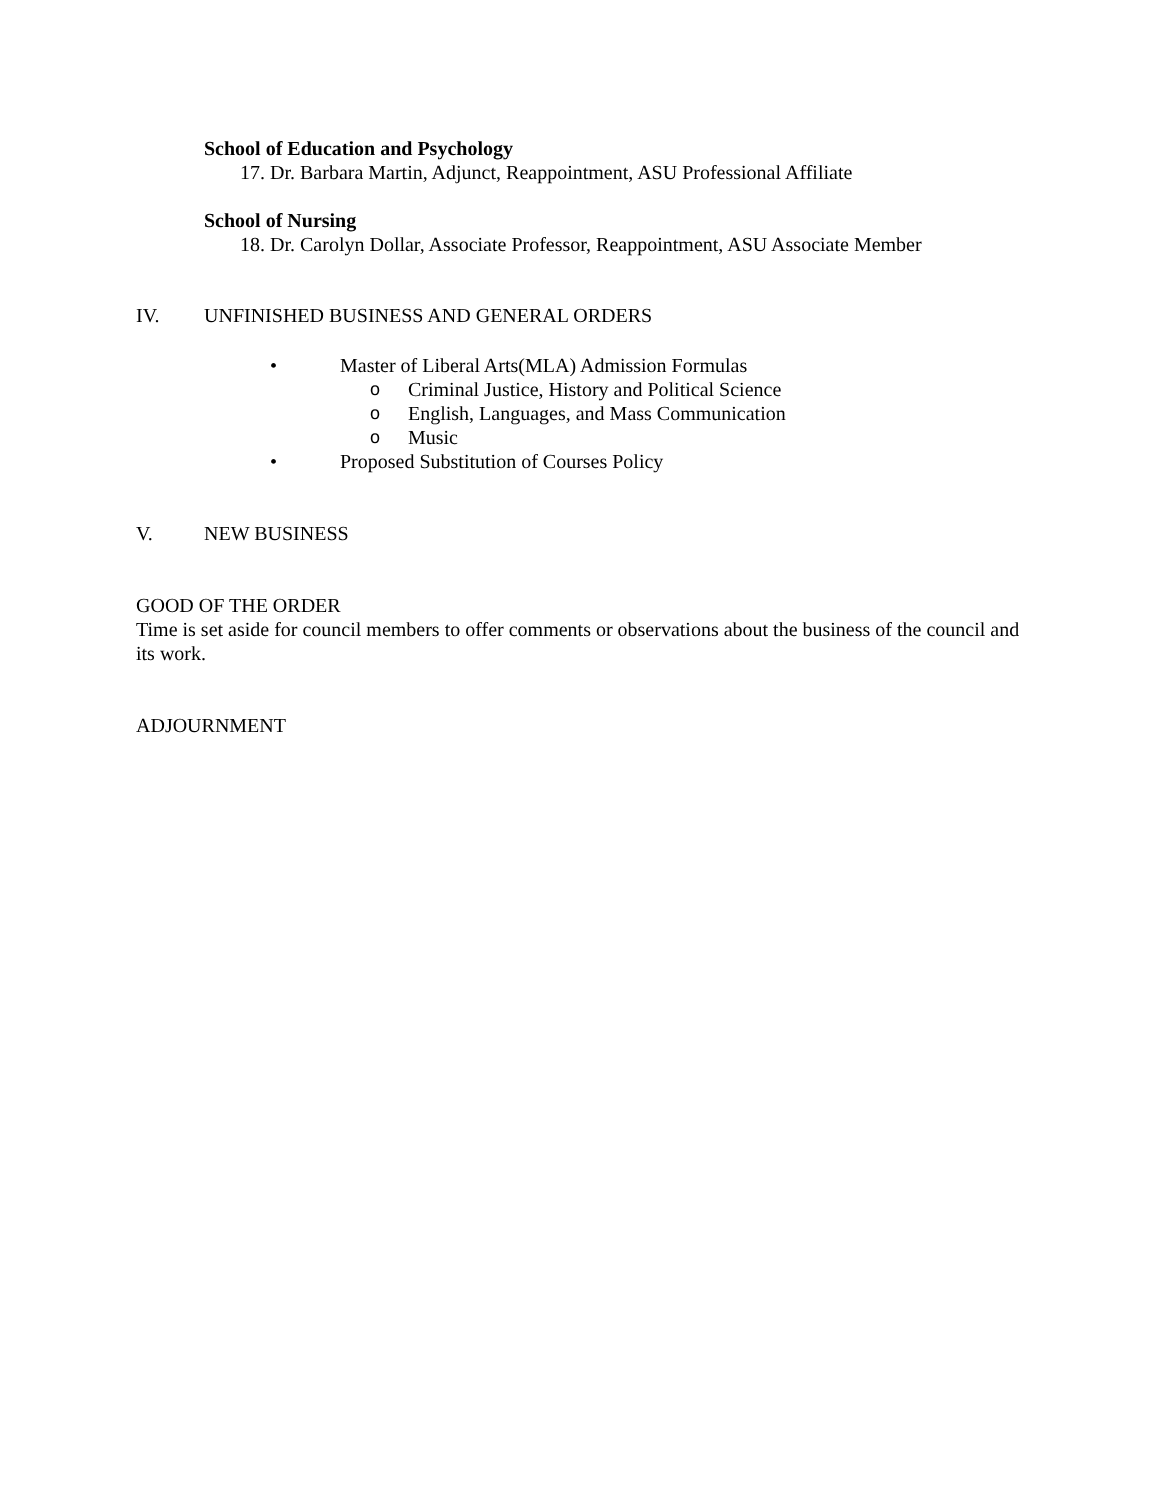School of Education and Psychology
17. Dr. Barbara Martin, Adjunct, Reappointment, ASU Professional Affiliate
School of Nursing
18. Dr. Carolyn Dollar, Associate Professor, Reappointment, ASU Associate Member
IV. UNFINISHED BUSINESS AND GENERAL ORDERS
• Master of Liberal Arts(MLA) Admission Formulas
o Criminal Justice, History and Political Science
o English, Languages, and Mass Communication
o Music
• Proposed Substitution of Courses Policy
V. NEW BUSINESS
GOOD OF THE ORDER
Time is set aside for council members to offer comments or observations about the business of the council and its work.
ADJOURNMENT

□ □ □ □ □ □ □

- **Your assignment**
Copy all the data exactly as written, but skip any picture.

- **Exercise result**
School of Education and Psychology
17. Dr. Barbara Martin, Adjunct, Reappointment, ASU Professional Affiliate
School of Nursing
18. Dr. Carolyn Dollar, Associate Professor, Reappointment, ASU Associate Member
IV. UNFINISHED BUSINESS AND GENERAL ORDERS
• Master of Liberal Arts(MLA) Admission Formulas
o Criminal Justice, History and Political Science
o English, Languages, and Mass Communication
o Music
• Proposed Substitution of Courses Policy
V. NEW BUSINESS
GOOD OF THE ORDER
Time is set aside for council members to offer comments or observations about the business of the council and its work.
ADJOURNMENT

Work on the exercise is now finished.